Any infinite set partitioned into a set of countably infinite sets?

Question

Prove that if $s$ is infinite, then it can be partitioned into a set of countably infinite sets $\mathcal{A}$. That is:

• $\bigcup \mathcal{A}=s$

• $\forall a\in \mathcal{A}, a$ is countably infinite

• $\forall a_1, a_2 \in \mathcal{A},\quad a_1=a_2 \implies a_1 \cap a_2 = \emptyset$

I'm not sure how to get going on this one. I'm under the presumption that I should use Zorn's lemma, though I'm not entirely sure how...
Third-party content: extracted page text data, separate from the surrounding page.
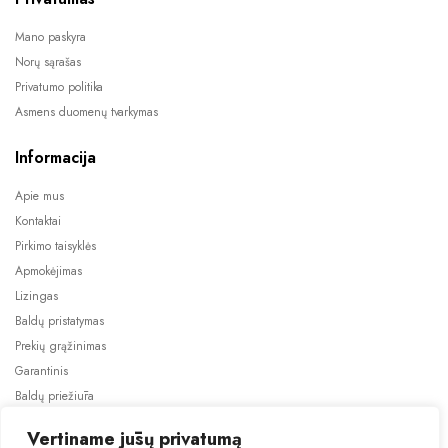
Mano paskyra
Norų sąrašas
Privatumo politika
Asmens duomenų tvarkymas
Informacija
Apie mus
Kontaktai
Pirkimo taisyklės
Apmokėjimas
Lizingas
Baldų pristatymas
Prekių grąžinimas
Garantinis
Baldų priežiūra
ES projektai
Vertiname jūsų privatumą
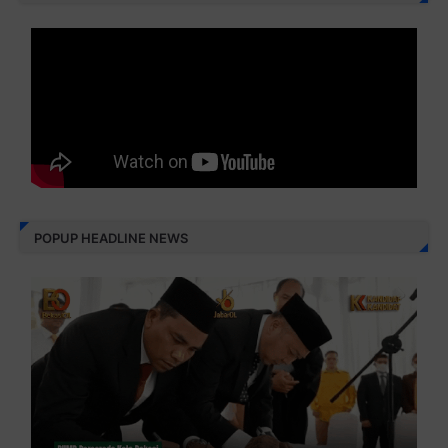
POPUP HEADLINE NEWS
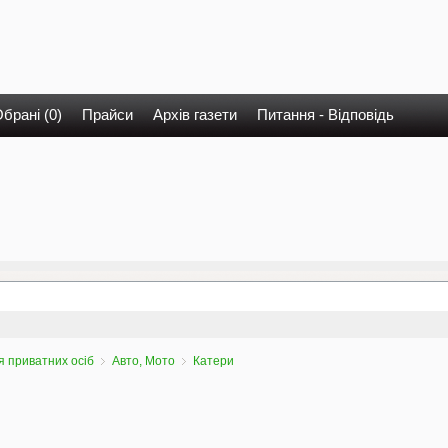
брані (0)
Прайси
Архів газети
Питання - Відповідь
 приватних осіб
Авто, Мото
Катери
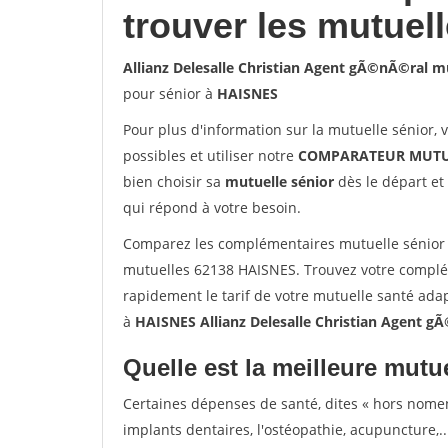
trouver les mutuel
Allianz Delesalle Christian Agent gÃ©nÃ©ral 
pour sénior à
HAISNES
Pour plus d'information sur la mutuelle sénior, 
possibles et utiliser notre
COMPARATEUR MUTU
bien choisir sa
mutuelle sénior
dès le départ et 
qui répond à votre besoin.
Comparez les complémentaires mutuelle sénior 
mutuelles 62138 HAISNES. Trouvez votre complé
rapidement le tarif de votre mutuelle santé ada
à
HAISNES Allianz Delesalle Christian Agent 
Quelle est la meilleure mutue
Certaines dépenses de santé, dites « hors nome
implants dentaires, l'ostéopathie, acupuncture,..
Is it true that $\mathcal{A}$ should have the same cardinality as $s$?

Any help appreciated.

Answer 1

HINT: Use Zorn's lemma to show that there is a bijection between $s$ and $s\times\Bbb N$. Use the fact that if $s$ is infinite, then there is at least one $s'\subseteq s$ such that $|s'|=\aleph_0$.

Answer 2

Assuming ZFC, we can take $s$ as an aleph number.
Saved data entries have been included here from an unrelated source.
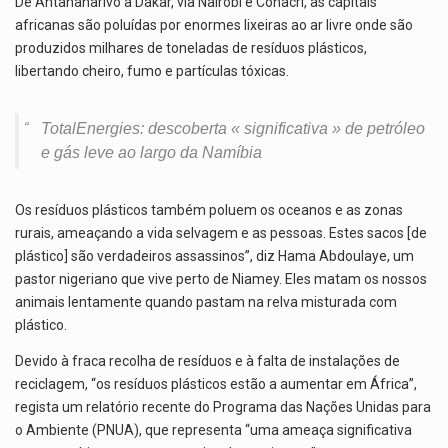
De Antananarivo a Dakar, via Nairobi e Conacri, as capitais
africanas são poluídas por enormes lixeiras ao ar livre onde são
produzidos milhares de toneladas de resíduos plásticos,
libertando cheiro, fumo e partículas tóxicas.
TotalEnergies: descoberta « significativa » de petróleo
e gás leve ao largo da Namíbia
Os resíduos plásticos também poluem os oceanos e as zonas
rurais, ameaçando a vida selvagem e as pessoas. Estes sacos [de
plástico] são verdadeiros assassinos”, diz Hama Abdoulaye, um
pastor nigeriano que vive perto de Niamey. Eles matam os nossos
animais lentamente quando pastam na relva misturada com
plástico.
Devido à fraca recolha de resíduos e à falta de instalações de
reciclagem, “os resíduos plásticos estão a aumentar em África”,
regista um relatório recente do Programa das Nações Unidas para
o Ambiente (PNUA), que representa “uma ameaça significativa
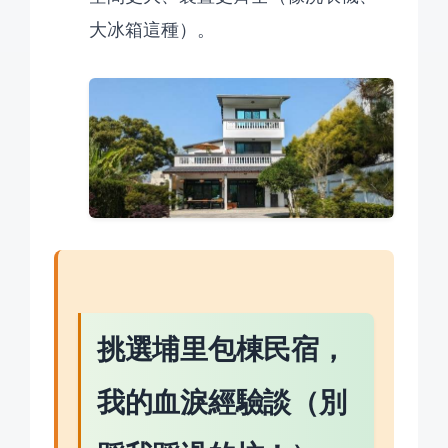
大冰箱這種）。
挑選埔里包棟民宿，
我的血淚經驗談（別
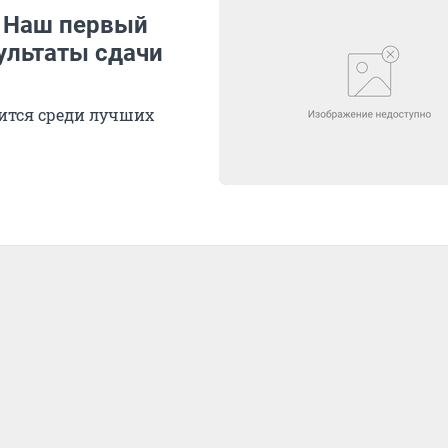
: Наш первый
ультаты сдачи
ится среди лучших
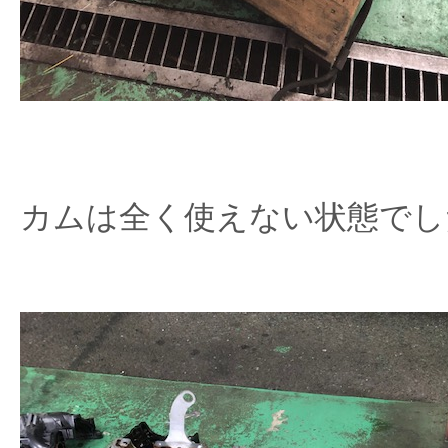
カムは全く使えない状態でし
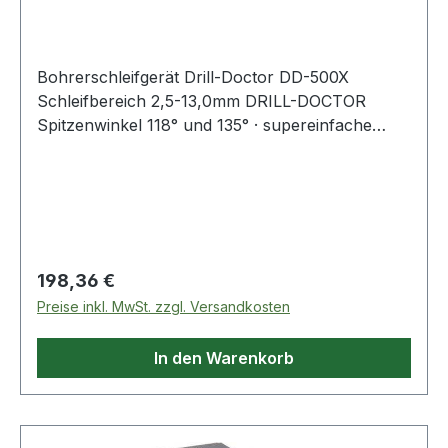
13
Bohrerschleifgerät Drill-Doctor DD-500X
Schleifbereich 2,5-13,0mm DRILL-DOCTOR
Spitzenwinkel 118° und 135° · supereinfache
Bohrerpositionierung · stabile Positionierklauen
für lange Lebensdauer · exzellenter
Kegelmantelschliff durch kurvengesteuertes
Spannfutter · stufenloses Spannfutter mit
Spannnadeln es werden keine Spannzangen
benötigt · variables Ausspitzen in einer
Regulärer Preis:
198,36 €
Aufspannung · leichter Austausch der
Preise inkl. MwSt. zzgl. Versandkosten
Schleifringe Weitere technische Eigenschaften: ·
prüfpflichtig: ja Lieferumfang: Spannfutter 2,5-
In den Warenkorb
13,0 mm, Diamantschleifring K. 100 montiert,
Nabenschlüssel, Bedienungs-DVD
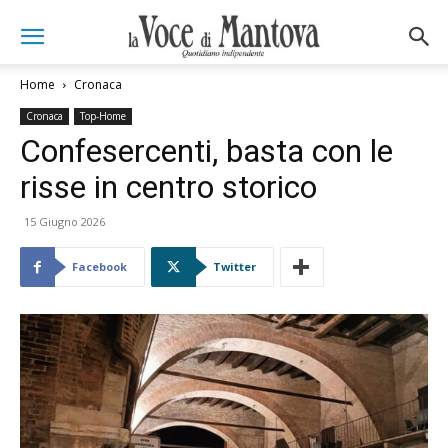
Home
Cronaca
Cronaca
Top-Home
Confesercenti, basta con le
risse in centro storico
15 Giugno 2026
Facebook
Twitter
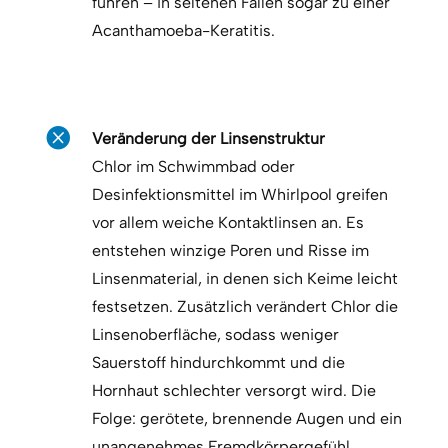
führen – in seltenen Fällen sogar zu einer
Acanthamoeba-Keratitis.

Veränderung der Linsenstruktur
Chlor im Schwimmbad oder
Desinfektionsmittel im Whirlpool greifen
vor allem weiche Kontaktlinsen an. Es
entstehen winzige Poren und Risse im
Linsenmaterial, in denen sich Keime leicht
festsetzen. Zusätzlich verändert Chlor die
Linsenoberfläche, sodass weniger
Sauerstoff hindurchkommt und die
Hornhaut schlechter versorgt wird. Die
Folge: gerötete, brennende Augen und ein
unangenehmes Fremdkörpergefühl.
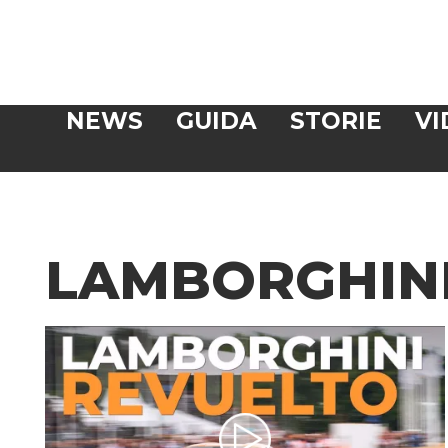
Veloce
NEWS
GUIDA
STORIE
VI
CERCA
LAMBORGHIN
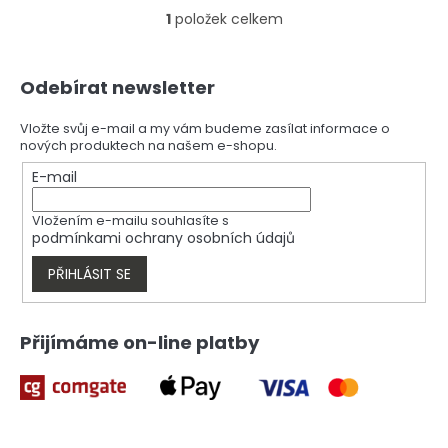
1
položek celkem
O
v
l
Z
á
Odebírat newsletter
á
d
p
a
a
Vložte svůj e-mail a my vám budeme zasílat informace o
c
nových produktech na našem e-shopu.
t
í
í
E-mail
p
r
v
Vložením e-mailu souhlasíte s
k
podmínkami ochrany osobních údajů
y
v
PŘIHLÁSIT SE
ý
p
i
Přijímáme on-line platby
s
u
• If $s=\aleph_0$, then $\{s\}$ is a partitioning of $s$ with the required property. So we're done.

• If $s = \aleph_\beta$ for some ordinal $β>0$, then we can define a mapping $f:s→\mathcal{P}(s)$ by writing $f(α)=[ωα,\omega(\alpha+1))$. The image of $f$ is the required partitioning.